I think this should be handled in get_cahced_value to make the api same as get_value

@Sachin_Mane
Currently if sales invoice has 51 items, when saving the invoice, there will be 51 DB calls(insert) on the tabSales Invoice Item child table, because in the parent doc’s insert method, one db_insert is called for each child table record. the extracted code as below

	# children
	for d in self.get_all_children():
		d.db_insert()

the db_insert method only handles one record, but actually the insert into clause supports inserting multi records in one call like below

        insert into table (columns) values(record1), (record2), ...

based on the above analysis, I propose to copy and adapt the db_insert method to support handling multi records like below: model/base_document.py

def db_insert_multi(self, docs):
	"""INSERT multi documents (with valid columns) in the database."""
	def insert_multi():
		try:
			columns = doc_dict_for_insert[0].keys()
			sql = """insert into `tab{doctype}`
					({columns}) values """.format(
					doctype=doctype,
					columns=", ".join(["`" + c + "`" for c in columns]))
			placeholders = ''
			values =[]
			for d in doc_dict_for_insert:
				rec_placeholder = '(%s)' %(", ".join(["%s"] * len(columns)))
				if placeholders :
					placeholders = '%s,%s' %(placeholders , rec_placeholder)
				else:
					placeholders = rec_placeholder
				values.extend(list(d.values()))
			sql = '%s %s' %(sql, placeholders )
			frappe.db.sql(sql, values)
		except Exception as e:
			raise
		for doc in doc_obj_for_insert:
			doc.set("__islocal", False)
	if not docs:
		return
	doctype = docs[0].doctype
	doc_dict_for_insert = []
	doc_obj_for_insert = []
	count = 0
	for doc in docs:
		count += 1
		if not doc.name:
		# name will be set by document class in most cases
			set_new_name(doc)
		if not doc.creation:
			doc.creation = doc.modified = now()
			doc.created_by = doc.modifield_by = frappe.session.user

		d = self.get_valid_dict(doc=doc)
		if doc.doctype != doctype or count > 500:
			insert_multi()
			doc_dict_for_insert = []
			doc_obj_for_insert = []
			count = 0
		doctype= doc.doctype
		doc_dict_for_insert.append(d)
		doc_obj_for_insert.append(doc)
	insert_multi()

the related method needed to be adapted also

def get_valid_dict(self, sanitize=True, convert_dates_to_str=False, doc = None):
	doc = doc or self
	d = frappe._dict()
	for fieldname in doc.meta.get_valid_columns():
		d[fieldname] = doc.get(fieldname)

		# if no need for sanitization and value is None, continue
		if not sanitize and d[fieldname] is None:
			continue

		df = doc.meta.get_field(fieldname)
		if df:
			if df.fieldtype=="Check":
				if d[fieldname]==None:
					d[fieldname] = 0

				elif (not isinstance(d[fieldname], int) or d[fieldname] > 1):
					d[fieldname] = 1 if cint(d[fieldname]) else 0

			elif df.fieldtype=="Int" and not isinstance(d[fieldname], int):
				d[fieldname] = cint(d[fieldname])

			elif df.fieldtype in ("Currency", "Float", "Percent") and not isinstance(d[fieldname], float):
				d[fieldname] = flt(d[fieldname])

			elif df.fieldtype in ("Datetime", "Date", "Time") and d[fieldname]=="":
				d[fieldname] = None

			elif df.get("unique") and cstr(d[fieldname]).strip()=="":
				# unique empty field should be set to None
				d[fieldname] = None

			if isinstance(d[fieldname], list) and df.fieldtype != 'Table':
				frappe.throw(_('Value for {0} cannot be a list').format(_(df.label)))

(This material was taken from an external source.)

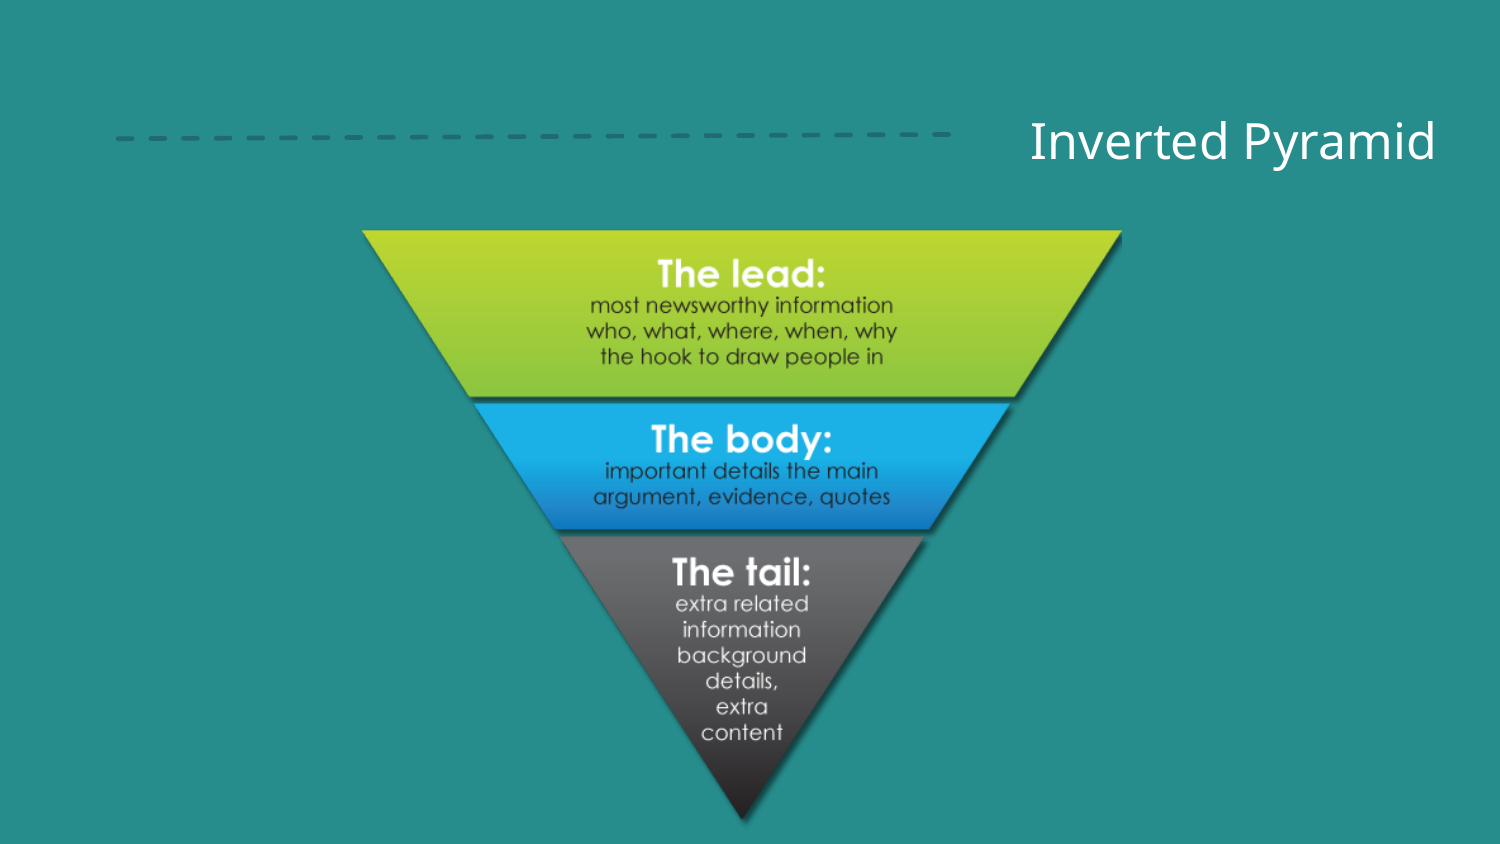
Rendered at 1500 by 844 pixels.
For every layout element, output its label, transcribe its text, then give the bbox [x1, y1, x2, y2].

title Inverted Pyramid [187, 121, 1452, 217]
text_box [117, 134, 963, 139]
picture [362, 203, 1122, 844]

			if convert_dates_to_str and isinstance(d[fieldname], (datetime.datetime, datetime.time, datetime.timedelta)):
				d[fieldname] = str(d[fieldname])

	return d

finally the call to insert child table records /model/document.py needs to be changed as following

def insert(self, ignore_permissions=None, ignore_links=None, ignore_if_duplicate=False, ignore_mandatory=None):

	# children
	#for d in self.get_all_children():
	#	d.db_insert()

	self.db_insert_multi(self.get_all_children())

this change will reduce the DB calls significantly for docs with a lot of child items, hence improve the performance.

Any Idea?

2 Likes

Lets start a new thread for this. This thread has gone too far. Closing.